Plus tard le même jour, le gouverneur et la première sous-gouverneure ont convoqué une réunion du Conseil de direction et informé les autres membres des annonces imminentes par les autres organismes fédéraux. On ne disposait pas encore d’une projection du personnel mise à jour, mais il était clair pour le Conseil de direction que les effets perturbateurs du coronavirus, conjugués à la baisse des prix du pétrole, justifieraient selon toute probabilité un nouvel assouplissement de la politique monétaire dans les semaines à venir. Les conséquences économiques du coronavirus lui-même auront de toute évidence un impact négatif majeur sur l’économie. L’ampleur et la durée de cet impact sont inconnues, mais il a été reconnu que les effets devraient en définitive être temporaires. Les incidences de la baisse des prix du pétrole sont beaucoup plus quantifiables et pourraient durer plus longtemps. Nous avons reconnu qu’il est primordial de maintenir la disponibilité du crédit aux entreprises et aux ménages canadiens pour soutenir l’économie durant une perturbation temporaire majeure de cette nature. Dans ce contexte, la discussion a alors porté sur la question du moment approprié d’autres ajustements possibles des taux d’intérêt : attendre jusqu’à la prochaine date d’annonce préétablie à la mi-avril, au moment où nous aurions également une nouvelle projection du personnel; attendre un autre ajustement des taux d’intérêt à l’échelle mondiale et, de ce fait, tirer parti d’un effet de coordination internationale, comme nous l’avions fait le 4 mars; ou modifier les taux le vendredi et ainsi contribuer à créer un ensemble encore plus puissant de mesures concertées à l’échelle nationale. Après avoir discuté des avantages relatifs de ces options, le Conseil de direction a conclu qu’il pourrait être très avantageux de procéder à une réduction immédiate et importante des taux d’intérêt pour compléter les autres mesures à l’appui du fonctionnement des marchés du crédit.
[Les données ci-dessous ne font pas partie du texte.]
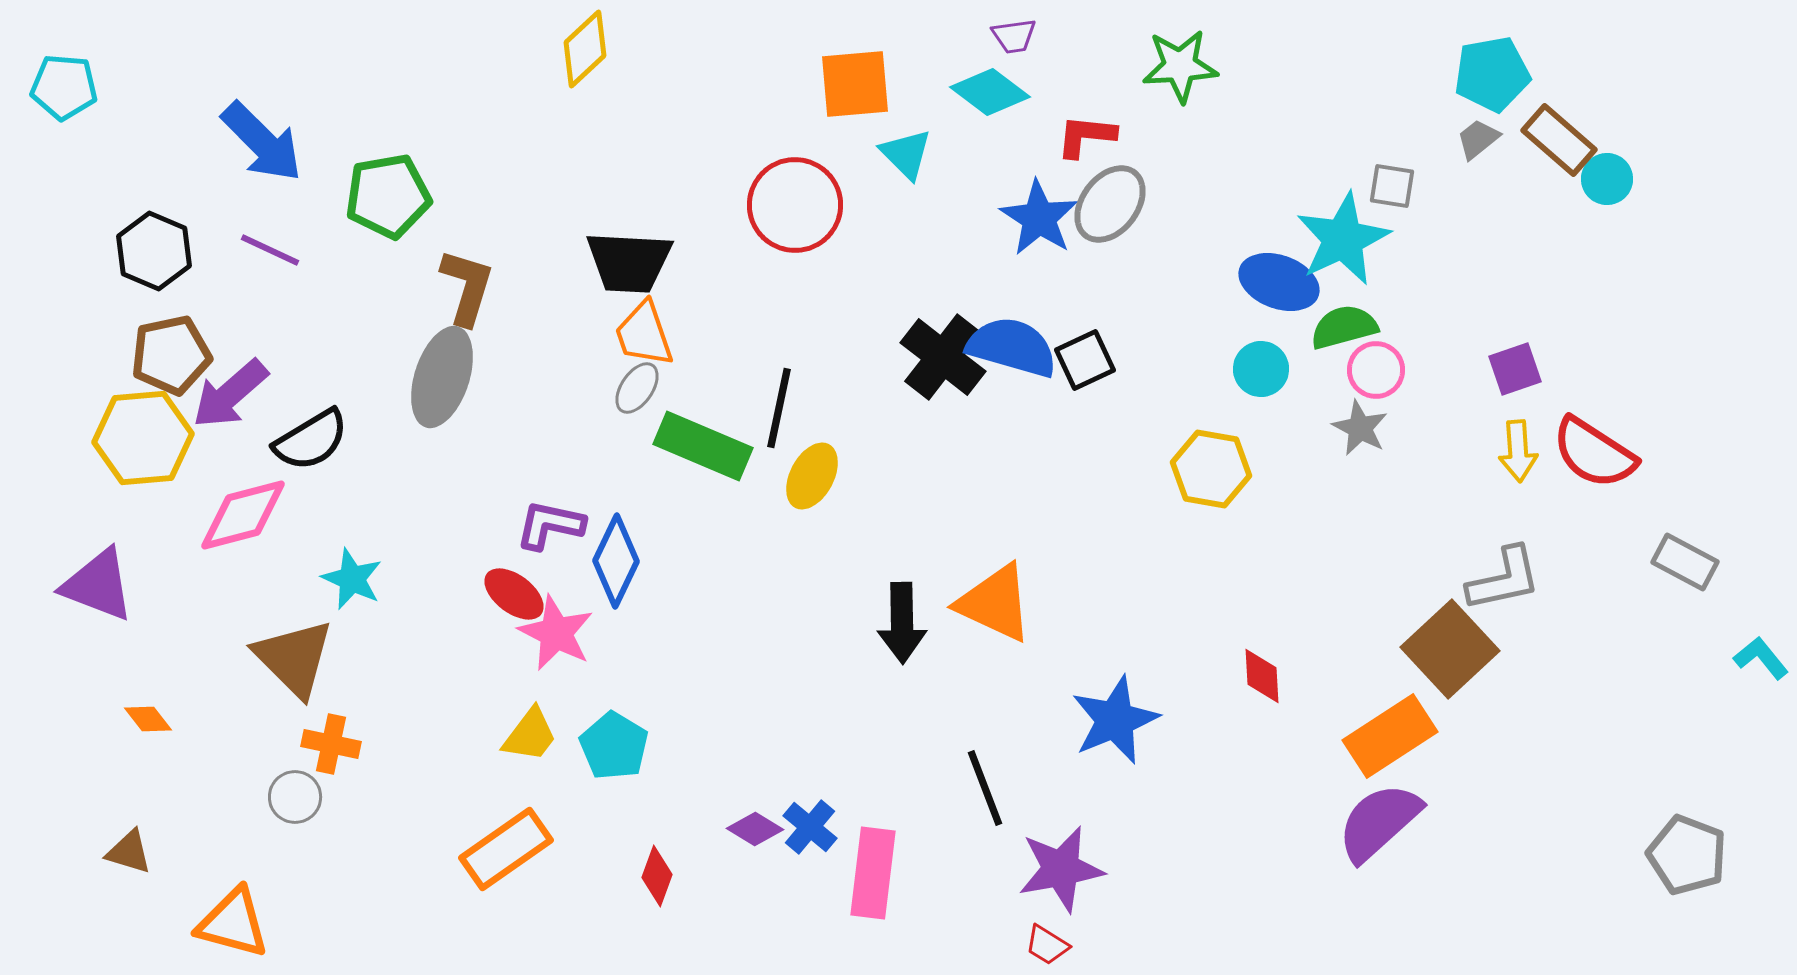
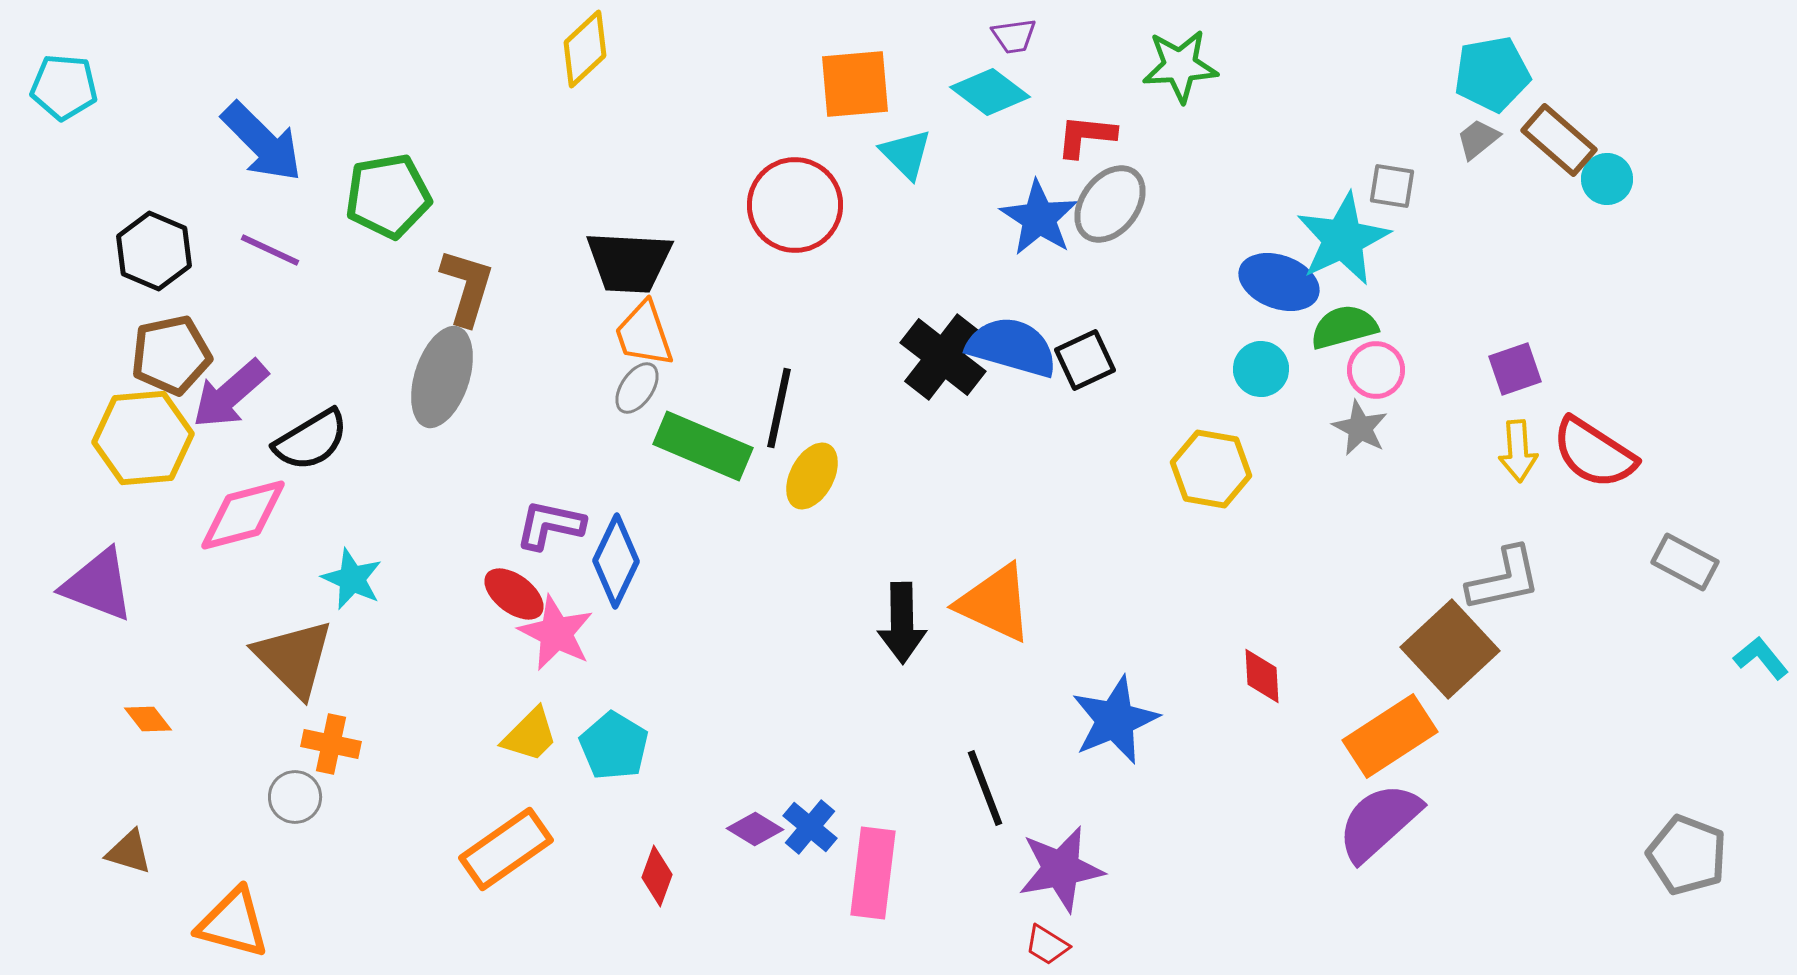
yellow trapezoid at (530, 735): rotated 8 degrees clockwise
En conséquence, le Conseil de direction a décidé le 13 mars d’abaisser les taux d’intérêt de 50 points de base, en date du 16 mars, et de publier un communiqué en même temps que les autres annonces mentionnées ci-dessus. Le Conseil de direction se tient prêt à ajuster de nouveau la politique monétaire et à déployer d’autres outils visant les marchés, au besoin, pour soutenir la croissance économique et maintenir l’inflation à la cible.